O bispo de Hipona viu de perto o colapso do Império Romano, o que o marcou profundamente. É nesse contexto que Agostinho elaborou A Cidade de Deus. Na obra, ele contrasta o reino falho e imperfeito da vida material (a Cidade dos Homens) com a perfeição do reino dos céus (a Cidade de Deus).
Em ConfissõesAgostinho faz um relato em que mistura a sua autobiografia com reflexões sobre a natureza de Deus. A obra narra o processo de conversão de Agostinho, aos 32 anos de idade — em grande parte graças à influência da mãe, Mônica.
Boa parte do livro relata a luta de Agostinho contra sua natureza pecaminosa, que ele chama de “a insaciável concupiscência”.
Agostinho era um libertino antes de se tornar cristão. “Quero recordar as minhas torpezas passadas e as depravações carnais da minha alma, não porque as ame, mas para Vos amar, ó meu Deus”, ele escreve, em Confissões.
O caráter intimista da obra transparece em frases como “Eu, jovem tão miserável, sim, miserável desde o despertar da juventude, tinha-Vos pedido a castidade, nestes termos: ‘Dai-me a castidade e a continência; mas não agora’”.
Confissões também traz reflexões teológicas. Por exemplo: o que fazia Deus antes de criar o universo? Nada, já que o próprio tempo surgiu junto com a criação — uma ideia que seria corroborada muitos séculos depois pela física moderna e o conceito de espaço-tempo.
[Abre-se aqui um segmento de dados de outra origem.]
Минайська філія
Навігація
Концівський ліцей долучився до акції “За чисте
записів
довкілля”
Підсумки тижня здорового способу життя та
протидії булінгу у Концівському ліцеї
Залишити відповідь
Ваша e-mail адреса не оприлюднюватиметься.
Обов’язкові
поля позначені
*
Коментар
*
No livro, ele afirma que o mau não existe como substância, porque tudo o que Deus criou é bom. O mau é apenas a ausência de Deus.
Em Cidade de DeusAgostinho ainda levanta a hipótese de que os seis dias da Criação, descritos em Gênesis, talvez não tenham sido seis dias literais, e sim períodos distintos do processo de criação.
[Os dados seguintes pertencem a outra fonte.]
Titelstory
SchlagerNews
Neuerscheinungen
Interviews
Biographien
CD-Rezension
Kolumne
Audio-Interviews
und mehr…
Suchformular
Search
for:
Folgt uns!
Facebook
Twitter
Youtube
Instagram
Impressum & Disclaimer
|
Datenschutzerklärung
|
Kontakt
A influência de Agostinho foi tão grande que também se desdobrou sobre o protestantismo. João Calvino, um dos principais teólogos protestantes e figura na Igreja Presbiteriana, era um admirador de Agostinho. A tese calvinista sobre o livre-arbítrio e as consequências universais do pecado foi diretamente influenciada por Agostinho.
Quem são os agostinianos
O papa Leão XIV é um agostiniano porque pertence à Ordem de Santo Agostinho (OSA).
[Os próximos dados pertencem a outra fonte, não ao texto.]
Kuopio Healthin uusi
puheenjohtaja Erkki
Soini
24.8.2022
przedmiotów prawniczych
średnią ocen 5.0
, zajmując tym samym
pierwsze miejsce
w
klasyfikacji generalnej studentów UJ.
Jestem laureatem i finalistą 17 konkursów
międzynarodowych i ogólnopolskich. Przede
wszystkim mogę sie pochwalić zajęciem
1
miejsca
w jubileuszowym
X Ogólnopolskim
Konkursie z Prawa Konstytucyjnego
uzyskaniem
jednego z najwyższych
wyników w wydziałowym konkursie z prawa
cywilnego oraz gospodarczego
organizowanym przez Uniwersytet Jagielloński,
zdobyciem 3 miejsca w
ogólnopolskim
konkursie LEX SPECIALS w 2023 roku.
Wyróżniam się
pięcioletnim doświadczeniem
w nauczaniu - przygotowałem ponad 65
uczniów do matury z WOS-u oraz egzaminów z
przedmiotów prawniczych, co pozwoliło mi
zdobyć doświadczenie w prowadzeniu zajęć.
A Ordem de Santo Agostinho ganhou corpo em 1256, embora seguidores do bispo de Hipona já se organizassem em comunidades independentes. Apenas em 1912 é que os agostinianos receberam da Igreja o título de Ordem Religiosa autônoma. Hoje, a OSA está presente em cerca de 45 países. A ordem chegou ao Brasil em 1899.
A regra número 1 da OSA é “Viver unânimes tendo um só coração e uma só alma para Deus, porque a concórdia é a primeira finalidade da nossa vida em comunidade”.
Os agostinianos são conhecidos pela ação social e pelas iniciativas educacionais. O Colégio Santo Agostinho, um dos mais tradicionais do Rio de Janeiro, é administrado pela Ordem dos Agostinianos Recoletos, que tem 1.200 religiosos.
Outra entidade mantida pelos discípulos de Santo Agostinho é a Universidade Villanova, nos arredores da Filadélfia, nos Estados Unidos. Foi lá que o novo papa estudou Matemática entre 1973 e 1977, logo antes de entrar para o seminário.